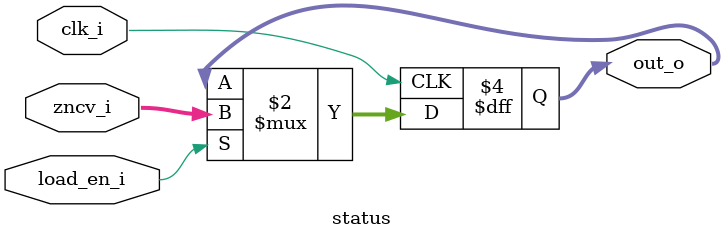
<source format=v>
`timescale 1ns/1ps


// -----------------------------------------------------------------------------
// Module: status
// Description: Latches the ZNCV flags only when load_en_i is asserted.
// -----------------------------------------------------------------------------
module status (
               input        clk_i,     // Clock input
               input        load_en_i, // NEW: Load enable signal
               input [3:0]  zncv_i,    // Input flags: Zero, Negative, Carry, Overflow
               output reg [3:0] out_o      // Latched output flags
               );

   always @(posedge clk_i) begin
     // Only update the flags if the load enable is high
     if (load_en_i) begin
       out_o <= zncv_i;
     end
   end

endmodule : status

</source>
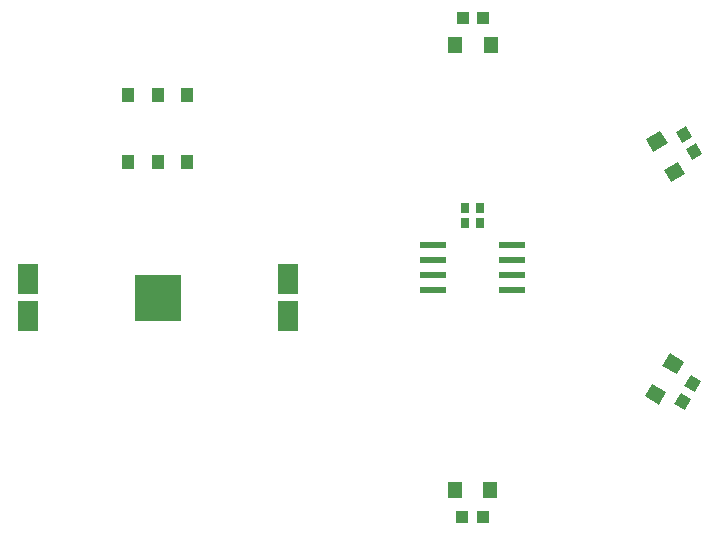
<source format=gbr>
G04 EAGLE Gerber RS-274X export*
G75*
%MOMM*%
%FSLAX34Y34*%
%LPD*%
%INSolderpaste Top*%
%IPPOS*%
%AMOC8*
5,1,8,0,0,1.08239X$1,22.5*%
G01*
%ADD10R,2.209800X0.609600*%
%ADD11R,0.700000X0.900000*%
%ADD12R,1.000000X1.150000*%
%ADD13R,1.778000X2.540000*%
%ADD14R,4.000000X4.000000*%
%ADD15R,1.100000X1.000000*%
%ADD16R,1.200000X1.400000*%


D10*
X404368Y312420D03*
X404368Y299720D03*
X404368Y287020D03*
X404368Y274320D03*
X471678Y274320D03*
X471678Y287020D03*
X471678Y299720D03*
X471678Y312420D03*
D11*
X444650Y344170D03*
X431650Y344170D03*
X444650Y331470D03*
X431650Y331470D03*
D12*
X146450Y383230D03*
X171450Y383230D03*
X196450Y383230D03*
X146450Y439730D03*
X171450Y439730D03*
X196450Y439730D03*
D13*
X61450Y283470D03*
X281450Y283470D03*
X61450Y252470D03*
X281450Y252470D03*
D14*
X171450Y267970D03*
D15*
G36*
X627186Y398759D02*
X632686Y389233D01*
X624026Y384233D01*
X618526Y393759D01*
X627186Y398759D01*
G37*
G36*
X618686Y413481D02*
X624186Y403955D01*
X615526Y398955D01*
X610026Y408481D01*
X618686Y413481D01*
G37*
D16*
G36*
X590997Y391721D02*
X584997Y402113D01*
X597121Y409113D01*
X603121Y398721D01*
X590997Y391721D01*
G37*
G36*
X605997Y365740D02*
X599997Y376132D01*
X612121Y383132D01*
X618121Y372740D01*
X605997Y365740D01*
G37*
D15*
X446850Y504690D03*
X429850Y504690D03*
D16*
X423350Y481830D03*
X453350Y481830D03*
D15*
G36*
X623011Y182609D02*
X617511Y173083D01*
X608851Y178083D01*
X614351Y187609D01*
X623011Y182609D01*
G37*
G36*
X631511Y197331D02*
X626011Y187805D01*
X617351Y192805D01*
X622851Y202331D01*
X631511Y197331D01*
G37*
D16*
G36*
X598822Y210431D02*
X604822Y220823D01*
X616946Y213823D01*
X610946Y203431D01*
X598822Y210431D01*
G37*
G36*
X583822Y184451D02*
X589822Y194843D01*
X601946Y187843D01*
X595946Y177451D01*
X583822Y184451D01*
G37*
D15*
X429450Y82050D03*
X446450Y82050D03*
D16*
X452950Y104910D03*
X422950Y104910D03*
M02*

</source>
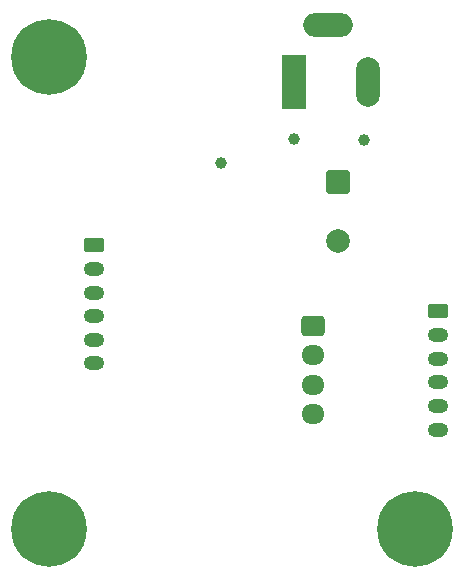
<source format=gbs>
G04 #@! TF.GenerationSoftware,KiCad,Pcbnew,9.0.4*
G04 #@! TF.CreationDate,2025-09-21T20:32:14-07:00*
G04 #@! TF.ProjectId,stepper_juicer_v1,73746570-7065-4725-9f6a-75696365725f,rev?*
G04 #@! TF.SameCoordinates,Original*
G04 #@! TF.FileFunction,Soldermask,Bot*
G04 #@! TF.FilePolarity,Negative*
%FSLAX46Y46*%
G04 Gerber Fmt 4.6, Leading zero omitted, Abs format (unit mm)*
G04 Created by KiCad (PCBNEW 9.0.4) date 2025-09-21 20:32:14*
%MOMM*%
%LPD*%
G01*
G04 APERTURE LIST*
G04 Aperture macros list*
%AMRoundRect*
0 Rectangle with rounded corners*
0 $1 Rounding radius*
0 $2 $3 $4 $5 $6 $7 $8 $9 X,Y pos of 4 corners*
0 Add a 4 corners polygon primitive as box body*
4,1,4,$2,$3,$4,$5,$6,$7,$8,$9,$2,$3,0*
0 Add four circle primitives for the rounded corners*
1,1,$1+$1,$2,$3*
1,1,$1+$1,$4,$5*
1,1,$1+$1,$6,$7*
1,1,$1+$1,$8,$9*
0 Add four rect primitives between the rounded corners*
20,1,$1+$1,$2,$3,$4,$5,0*
20,1,$1+$1,$4,$5,$6,$7,0*
20,1,$1+$1,$6,$7,$8,$9,0*
20,1,$1+$1,$8,$9,$2,$3,0*%
G04 Aperture macros list end*
%ADD10C,6.400000*%
%ADD11R,2.000000X4.600000*%
%ADD12O,2.000000X4.200000*%
%ADD13O,4.200000X2.000000*%
%ADD14O,1.750000X1.200000*%
%ADD15RoundRect,0.250000X-0.625000X0.350000X-0.625000X-0.350000X0.625000X-0.350000X0.625000X0.350000X0*%
%ADD16C,2.000000*%
%ADD17RoundRect,0.250000X-0.750000X0.750000X-0.750000X-0.750000X0.750000X-0.750000X0.750000X0.750000X0*%
%ADD18C,1.000000*%
%ADD19RoundRect,0.250000X-0.725000X0.600000X-0.725000X-0.600000X0.725000X-0.600000X0.725000X0.600000X0*%
%ADD20O,1.950000X1.700000*%
G04 APERTURE END LIST*
D10*
X135500000Y-115000000D03*
D11*
X125250000Y-77100000D03*
D12*
X131550000Y-77100000D03*
D13*
X128150000Y-72300000D03*
D10*
X104500000Y-115000000D03*
D14*
X108350000Y-100950000D03*
X108350000Y-98950000D03*
X108350000Y-96950000D03*
X108350000Y-94950000D03*
X108350000Y-92950000D03*
D15*
X108350000Y-90950000D03*
D10*
X104500000Y-75000000D03*
D16*
X128950000Y-90550000D03*
D17*
X128950000Y-85550000D03*
D14*
X137450000Y-106550000D03*
X137450000Y-104550000D03*
X137450000Y-102550000D03*
X137450000Y-100550000D03*
X137450000Y-98550000D03*
D15*
X137450000Y-96550000D03*
D18*
X119100000Y-83950000D03*
X131150000Y-82050000D03*
X125250000Y-81950000D03*
D19*
X126900000Y-97750000D03*
D20*
X126900000Y-100250000D03*
X126900000Y-102750000D03*
X126900000Y-105250000D03*
M02*

</source>
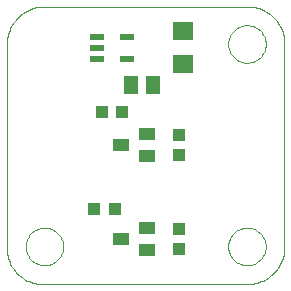
<source format=gtp>
G75*
G70*
%OFA0B0*%
%FSLAX24Y24*%
%IPPOS*%
%LPD*%
%AMOC8*
5,1,8,0,0,1.08239X$1,22.5*
%
%ADD10C,0.0000*%
%ADD11R,0.0472X0.0217*%
%ADD12R,0.0709X0.0630*%
%ADD13R,0.0394X0.0433*%
%ADD14R,0.0433X0.0394*%
%ADD15R,0.0551X0.0394*%
%ADD16R,0.0512X0.0591*%
D10*
X000411Y001660D02*
X000409Y001594D01*
X000411Y001528D01*
X000417Y001462D01*
X000426Y001396D01*
X000439Y001331D01*
X000456Y001266D01*
X000476Y001203D01*
X000500Y001141D01*
X000527Y001081D01*
X000558Y001022D01*
X000592Y000964D01*
X000629Y000909D01*
X000669Y000856D01*
X000712Y000806D01*
X000757Y000757D01*
X000806Y000712D01*
X000856Y000669D01*
X000909Y000629D01*
X000964Y000592D01*
X001022Y000558D01*
X001081Y000527D01*
X001141Y000500D01*
X001203Y000476D01*
X001266Y000456D01*
X001331Y000439D01*
X001396Y000426D01*
X001462Y000417D01*
X001528Y000411D01*
X001594Y000409D01*
X001660Y000411D01*
X001660Y000410D02*
X008410Y000410D01*
X008478Y000412D01*
X008545Y000417D01*
X008612Y000426D01*
X008679Y000439D01*
X008744Y000456D01*
X008809Y000475D01*
X008873Y000499D01*
X008935Y000526D01*
X008996Y000556D01*
X009054Y000589D01*
X009111Y000625D01*
X009166Y000665D01*
X009219Y000707D01*
X009270Y000753D01*
X009317Y000800D01*
X009363Y000851D01*
X009405Y000904D01*
X009445Y000959D01*
X009481Y001016D01*
X009514Y001074D01*
X009544Y001135D01*
X009571Y001197D01*
X009595Y001261D01*
X009614Y001326D01*
X009631Y001391D01*
X009644Y001458D01*
X009653Y001525D01*
X009658Y001592D01*
X009660Y001660D01*
X009660Y008410D01*
X009658Y008478D01*
X009653Y008545D01*
X009644Y008612D01*
X009631Y008679D01*
X009614Y008744D01*
X009595Y008809D01*
X009571Y008873D01*
X009544Y008935D01*
X009514Y008996D01*
X009481Y009054D01*
X009445Y009111D01*
X009405Y009166D01*
X009363Y009219D01*
X009317Y009270D01*
X009270Y009317D01*
X009219Y009363D01*
X009166Y009405D01*
X009111Y009445D01*
X009054Y009481D01*
X008996Y009514D01*
X008935Y009544D01*
X008873Y009571D01*
X008809Y009595D01*
X008744Y009614D01*
X008679Y009631D01*
X008612Y009644D01*
X008545Y009653D01*
X008478Y009658D01*
X008410Y009660D01*
X001660Y009660D01*
X001592Y009658D01*
X001525Y009653D01*
X001458Y009644D01*
X001391Y009631D01*
X001326Y009614D01*
X001261Y009595D01*
X001197Y009571D01*
X001135Y009544D01*
X001074Y009514D01*
X001016Y009481D01*
X000959Y009445D01*
X000904Y009405D01*
X000851Y009363D01*
X000800Y009317D01*
X000753Y009270D01*
X000707Y009219D01*
X000665Y009166D01*
X000625Y009111D01*
X000589Y009054D01*
X000556Y008996D01*
X000526Y008935D01*
X000499Y008873D01*
X000475Y008809D01*
X000456Y008744D01*
X000439Y008679D01*
X000426Y008612D01*
X000417Y008545D01*
X000412Y008478D01*
X000410Y008410D01*
X000410Y001660D01*
X001035Y001660D02*
X001037Y001710D01*
X001043Y001759D01*
X001053Y001808D01*
X001066Y001855D01*
X001084Y001902D01*
X001105Y001947D01*
X001129Y001990D01*
X001157Y002031D01*
X001188Y002070D01*
X001222Y002106D01*
X001259Y002140D01*
X001299Y002170D01*
X001340Y002197D01*
X001384Y002221D01*
X001429Y002241D01*
X001476Y002257D01*
X001524Y002270D01*
X001573Y002279D01*
X001623Y002284D01*
X001672Y002285D01*
X001722Y002282D01*
X001771Y002275D01*
X001820Y002264D01*
X001867Y002250D01*
X001913Y002231D01*
X001958Y002209D01*
X002001Y002184D01*
X002041Y002155D01*
X002079Y002123D01*
X002115Y002089D01*
X002148Y002051D01*
X002177Y002011D01*
X002203Y001969D01*
X002226Y001925D01*
X002245Y001879D01*
X002261Y001832D01*
X002273Y001783D01*
X002281Y001734D01*
X002285Y001685D01*
X002285Y001635D01*
X002281Y001586D01*
X002273Y001537D01*
X002261Y001488D01*
X002245Y001441D01*
X002226Y001395D01*
X002203Y001351D01*
X002177Y001309D01*
X002148Y001269D01*
X002115Y001231D01*
X002079Y001197D01*
X002041Y001165D01*
X002001Y001136D01*
X001958Y001111D01*
X001913Y001089D01*
X001867Y001070D01*
X001820Y001056D01*
X001771Y001045D01*
X001722Y001038D01*
X001672Y001035D01*
X001623Y001036D01*
X001573Y001041D01*
X001524Y001050D01*
X001476Y001063D01*
X001429Y001079D01*
X001384Y001099D01*
X001340Y001123D01*
X001299Y001150D01*
X001259Y001180D01*
X001222Y001214D01*
X001188Y001250D01*
X001157Y001289D01*
X001129Y001330D01*
X001105Y001373D01*
X001084Y001418D01*
X001066Y001465D01*
X001053Y001512D01*
X001043Y001561D01*
X001037Y001610D01*
X001035Y001660D01*
X007785Y001660D02*
X007787Y001710D01*
X007793Y001759D01*
X007803Y001808D01*
X007816Y001855D01*
X007834Y001902D01*
X007855Y001947D01*
X007879Y001990D01*
X007907Y002031D01*
X007938Y002070D01*
X007972Y002106D01*
X008009Y002140D01*
X008049Y002170D01*
X008090Y002197D01*
X008134Y002221D01*
X008179Y002241D01*
X008226Y002257D01*
X008274Y002270D01*
X008323Y002279D01*
X008373Y002284D01*
X008422Y002285D01*
X008472Y002282D01*
X008521Y002275D01*
X008570Y002264D01*
X008617Y002250D01*
X008663Y002231D01*
X008708Y002209D01*
X008751Y002184D01*
X008791Y002155D01*
X008829Y002123D01*
X008865Y002089D01*
X008898Y002051D01*
X008927Y002011D01*
X008953Y001969D01*
X008976Y001925D01*
X008995Y001879D01*
X009011Y001832D01*
X009023Y001783D01*
X009031Y001734D01*
X009035Y001685D01*
X009035Y001635D01*
X009031Y001586D01*
X009023Y001537D01*
X009011Y001488D01*
X008995Y001441D01*
X008976Y001395D01*
X008953Y001351D01*
X008927Y001309D01*
X008898Y001269D01*
X008865Y001231D01*
X008829Y001197D01*
X008791Y001165D01*
X008751Y001136D01*
X008708Y001111D01*
X008663Y001089D01*
X008617Y001070D01*
X008570Y001056D01*
X008521Y001045D01*
X008472Y001038D01*
X008422Y001035D01*
X008373Y001036D01*
X008323Y001041D01*
X008274Y001050D01*
X008226Y001063D01*
X008179Y001079D01*
X008134Y001099D01*
X008090Y001123D01*
X008049Y001150D01*
X008009Y001180D01*
X007972Y001214D01*
X007938Y001250D01*
X007907Y001289D01*
X007879Y001330D01*
X007855Y001373D01*
X007834Y001418D01*
X007816Y001465D01*
X007803Y001512D01*
X007793Y001561D01*
X007787Y001610D01*
X007785Y001660D01*
X007785Y008410D02*
X007787Y008460D01*
X007793Y008509D01*
X007803Y008558D01*
X007816Y008605D01*
X007834Y008652D01*
X007855Y008697D01*
X007879Y008740D01*
X007907Y008781D01*
X007938Y008820D01*
X007972Y008856D01*
X008009Y008890D01*
X008049Y008920D01*
X008090Y008947D01*
X008134Y008971D01*
X008179Y008991D01*
X008226Y009007D01*
X008274Y009020D01*
X008323Y009029D01*
X008373Y009034D01*
X008422Y009035D01*
X008472Y009032D01*
X008521Y009025D01*
X008570Y009014D01*
X008617Y009000D01*
X008663Y008981D01*
X008708Y008959D01*
X008751Y008934D01*
X008791Y008905D01*
X008829Y008873D01*
X008865Y008839D01*
X008898Y008801D01*
X008927Y008761D01*
X008953Y008719D01*
X008976Y008675D01*
X008995Y008629D01*
X009011Y008582D01*
X009023Y008533D01*
X009031Y008484D01*
X009035Y008435D01*
X009035Y008385D01*
X009031Y008336D01*
X009023Y008287D01*
X009011Y008238D01*
X008995Y008191D01*
X008976Y008145D01*
X008953Y008101D01*
X008927Y008059D01*
X008898Y008019D01*
X008865Y007981D01*
X008829Y007947D01*
X008791Y007915D01*
X008751Y007886D01*
X008708Y007861D01*
X008663Y007839D01*
X008617Y007820D01*
X008570Y007806D01*
X008521Y007795D01*
X008472Y007788D01*
X008422Y007785D01*
X008373Y007786D01*
X008323Y007791D01*
X008274Y007800D01*
X008226Y007813D01*
X008179Y007829D01*
X008134Y007849D01*
X008090Y007873D01*
X008049Y007900D01*
X008009Y007930D01*
X007972Y007964D01*
X007938Y008000D01*
X007907Y008039D01*
X007879Y008080D01*
X007855Y008123D01*
X007834Y008168D01*
X007816Y008215D01*
X007803Y008262D01*
X007793Y008311D01*
X007787Y008360D01*
X007785Y008410D01*
D11*
X004422Y008659D03*
X004422Y007911D03*
X003398Y007911D03*
X003398Y008285D03*
X003398Y008659D03*
D12*
X006285Y008836D03*
X006285Y007734D03*
D13*
X004245Y006160D03*
X003575Y006160D03*
X003325Y002910D03*
X003995Y002910D03*
D14*
X006160Y002245D03*
X006160Y001575D03*
X006160Y004700D03*
X006160Y005370D03*
D15*
X005093Y005409D03*
X005093Y004661D03*
X004227Y005035D03*
X005093Y002284D03*
X005093Y001536D03*
X004227Y001910D03*
D16*
X004536Y007035D03*
X005284Y007035D03*
M02*

</source>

> [Exercise requirements]
Which lines hold the string "Negative"? Copy all of them from the data above.

> [Response area]
               input [3:0]  zncv_i,    // Input flags: Zero, Negative, Carry, Overflow
G04 #@! TF.FilePolarity,Negative*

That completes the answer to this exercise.